### Work item
Within the listing below, tally the lines where the word "along" appears, and answer with nothing but the tally.
- Opening Delimiter -
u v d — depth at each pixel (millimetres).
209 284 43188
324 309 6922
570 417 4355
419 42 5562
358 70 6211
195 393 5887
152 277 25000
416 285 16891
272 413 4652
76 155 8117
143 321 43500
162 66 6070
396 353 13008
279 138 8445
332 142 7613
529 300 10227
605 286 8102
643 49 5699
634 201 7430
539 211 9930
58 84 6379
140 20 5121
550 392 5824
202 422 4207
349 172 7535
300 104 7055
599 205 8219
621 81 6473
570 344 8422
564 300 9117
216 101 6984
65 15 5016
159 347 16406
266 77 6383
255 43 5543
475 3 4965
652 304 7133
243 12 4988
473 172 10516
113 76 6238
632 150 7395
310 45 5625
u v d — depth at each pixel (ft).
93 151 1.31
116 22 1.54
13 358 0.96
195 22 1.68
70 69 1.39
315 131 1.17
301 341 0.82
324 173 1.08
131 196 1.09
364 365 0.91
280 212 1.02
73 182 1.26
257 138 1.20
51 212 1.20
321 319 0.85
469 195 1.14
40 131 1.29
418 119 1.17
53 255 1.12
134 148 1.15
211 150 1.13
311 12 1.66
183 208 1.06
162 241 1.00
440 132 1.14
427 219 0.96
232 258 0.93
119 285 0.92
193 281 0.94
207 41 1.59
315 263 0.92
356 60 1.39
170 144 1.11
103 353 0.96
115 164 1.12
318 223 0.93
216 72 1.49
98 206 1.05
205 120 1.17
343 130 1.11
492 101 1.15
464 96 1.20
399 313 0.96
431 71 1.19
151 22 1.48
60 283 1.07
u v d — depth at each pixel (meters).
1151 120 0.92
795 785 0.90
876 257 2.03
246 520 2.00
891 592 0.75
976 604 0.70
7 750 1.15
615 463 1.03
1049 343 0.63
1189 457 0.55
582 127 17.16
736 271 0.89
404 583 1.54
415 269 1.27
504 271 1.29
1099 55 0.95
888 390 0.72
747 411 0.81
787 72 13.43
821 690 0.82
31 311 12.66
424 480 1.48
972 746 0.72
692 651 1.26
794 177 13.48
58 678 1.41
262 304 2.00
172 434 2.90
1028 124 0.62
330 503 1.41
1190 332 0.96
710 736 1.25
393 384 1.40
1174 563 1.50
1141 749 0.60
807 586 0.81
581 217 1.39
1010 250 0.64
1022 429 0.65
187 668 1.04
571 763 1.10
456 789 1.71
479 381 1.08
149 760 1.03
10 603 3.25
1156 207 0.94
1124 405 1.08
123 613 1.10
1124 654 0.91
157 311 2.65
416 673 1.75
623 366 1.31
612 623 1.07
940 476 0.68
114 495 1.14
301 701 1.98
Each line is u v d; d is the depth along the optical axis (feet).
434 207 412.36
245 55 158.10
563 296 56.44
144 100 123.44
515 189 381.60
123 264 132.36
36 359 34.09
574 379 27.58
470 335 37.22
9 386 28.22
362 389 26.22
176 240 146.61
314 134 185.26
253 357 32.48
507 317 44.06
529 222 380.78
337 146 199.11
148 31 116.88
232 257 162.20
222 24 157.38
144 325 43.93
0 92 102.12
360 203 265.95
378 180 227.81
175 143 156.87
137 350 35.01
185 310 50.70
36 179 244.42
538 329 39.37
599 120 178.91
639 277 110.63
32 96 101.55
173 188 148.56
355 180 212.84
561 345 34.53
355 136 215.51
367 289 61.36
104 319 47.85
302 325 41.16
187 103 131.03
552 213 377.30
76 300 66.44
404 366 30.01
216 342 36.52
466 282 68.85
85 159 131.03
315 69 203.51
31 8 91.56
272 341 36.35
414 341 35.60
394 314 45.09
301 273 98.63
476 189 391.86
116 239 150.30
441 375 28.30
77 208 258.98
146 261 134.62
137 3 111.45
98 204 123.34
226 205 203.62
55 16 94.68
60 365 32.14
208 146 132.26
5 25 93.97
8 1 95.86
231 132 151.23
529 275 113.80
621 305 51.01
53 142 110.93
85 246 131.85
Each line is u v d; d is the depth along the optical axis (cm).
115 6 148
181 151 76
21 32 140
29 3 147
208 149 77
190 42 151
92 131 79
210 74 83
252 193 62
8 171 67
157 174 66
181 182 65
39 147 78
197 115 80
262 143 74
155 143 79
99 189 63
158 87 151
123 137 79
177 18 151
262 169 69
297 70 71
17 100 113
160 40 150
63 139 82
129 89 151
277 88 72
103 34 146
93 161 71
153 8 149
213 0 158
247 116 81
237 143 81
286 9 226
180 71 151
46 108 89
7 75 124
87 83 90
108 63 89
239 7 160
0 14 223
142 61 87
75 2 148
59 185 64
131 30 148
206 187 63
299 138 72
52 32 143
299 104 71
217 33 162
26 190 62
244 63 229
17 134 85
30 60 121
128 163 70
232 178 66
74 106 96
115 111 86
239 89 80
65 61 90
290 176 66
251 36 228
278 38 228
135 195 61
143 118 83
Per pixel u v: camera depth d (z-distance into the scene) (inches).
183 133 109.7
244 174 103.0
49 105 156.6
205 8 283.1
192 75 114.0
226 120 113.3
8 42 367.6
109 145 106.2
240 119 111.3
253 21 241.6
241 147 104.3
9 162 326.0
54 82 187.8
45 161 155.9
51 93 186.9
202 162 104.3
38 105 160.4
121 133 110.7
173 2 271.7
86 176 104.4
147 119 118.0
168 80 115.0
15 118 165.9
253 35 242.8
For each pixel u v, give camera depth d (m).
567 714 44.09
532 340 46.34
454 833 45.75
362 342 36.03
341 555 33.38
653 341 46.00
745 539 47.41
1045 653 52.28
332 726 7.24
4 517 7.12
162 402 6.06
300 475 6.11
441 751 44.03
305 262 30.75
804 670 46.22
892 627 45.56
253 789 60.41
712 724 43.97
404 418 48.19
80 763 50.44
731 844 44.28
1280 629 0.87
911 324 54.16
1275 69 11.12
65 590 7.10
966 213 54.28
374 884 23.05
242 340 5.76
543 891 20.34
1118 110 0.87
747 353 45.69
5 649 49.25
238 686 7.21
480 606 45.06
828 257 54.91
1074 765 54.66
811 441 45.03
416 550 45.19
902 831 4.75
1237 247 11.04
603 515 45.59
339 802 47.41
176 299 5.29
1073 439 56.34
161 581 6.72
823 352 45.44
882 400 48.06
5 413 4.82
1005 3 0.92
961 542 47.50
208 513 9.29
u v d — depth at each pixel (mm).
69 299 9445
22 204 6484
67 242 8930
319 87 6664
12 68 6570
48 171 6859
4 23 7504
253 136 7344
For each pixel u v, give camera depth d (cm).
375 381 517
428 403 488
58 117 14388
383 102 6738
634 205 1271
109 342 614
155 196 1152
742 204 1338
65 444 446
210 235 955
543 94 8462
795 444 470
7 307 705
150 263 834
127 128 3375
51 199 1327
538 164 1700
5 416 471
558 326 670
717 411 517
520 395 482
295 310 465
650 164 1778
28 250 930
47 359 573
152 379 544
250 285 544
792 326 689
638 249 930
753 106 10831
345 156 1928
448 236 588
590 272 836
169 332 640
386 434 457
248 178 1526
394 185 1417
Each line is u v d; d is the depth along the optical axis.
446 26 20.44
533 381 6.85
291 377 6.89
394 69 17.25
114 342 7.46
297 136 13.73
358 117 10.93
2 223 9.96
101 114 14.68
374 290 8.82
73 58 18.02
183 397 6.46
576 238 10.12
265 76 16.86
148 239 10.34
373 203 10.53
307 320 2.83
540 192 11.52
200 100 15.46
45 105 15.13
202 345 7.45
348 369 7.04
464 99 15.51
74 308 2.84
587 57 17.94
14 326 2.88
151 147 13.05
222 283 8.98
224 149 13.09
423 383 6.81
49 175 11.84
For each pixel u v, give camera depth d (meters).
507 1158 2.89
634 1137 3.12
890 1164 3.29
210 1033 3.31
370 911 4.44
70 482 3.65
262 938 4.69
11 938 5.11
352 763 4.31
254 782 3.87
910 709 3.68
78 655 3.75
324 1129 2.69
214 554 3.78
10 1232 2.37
- Closing Delimiter -
### Answer area
3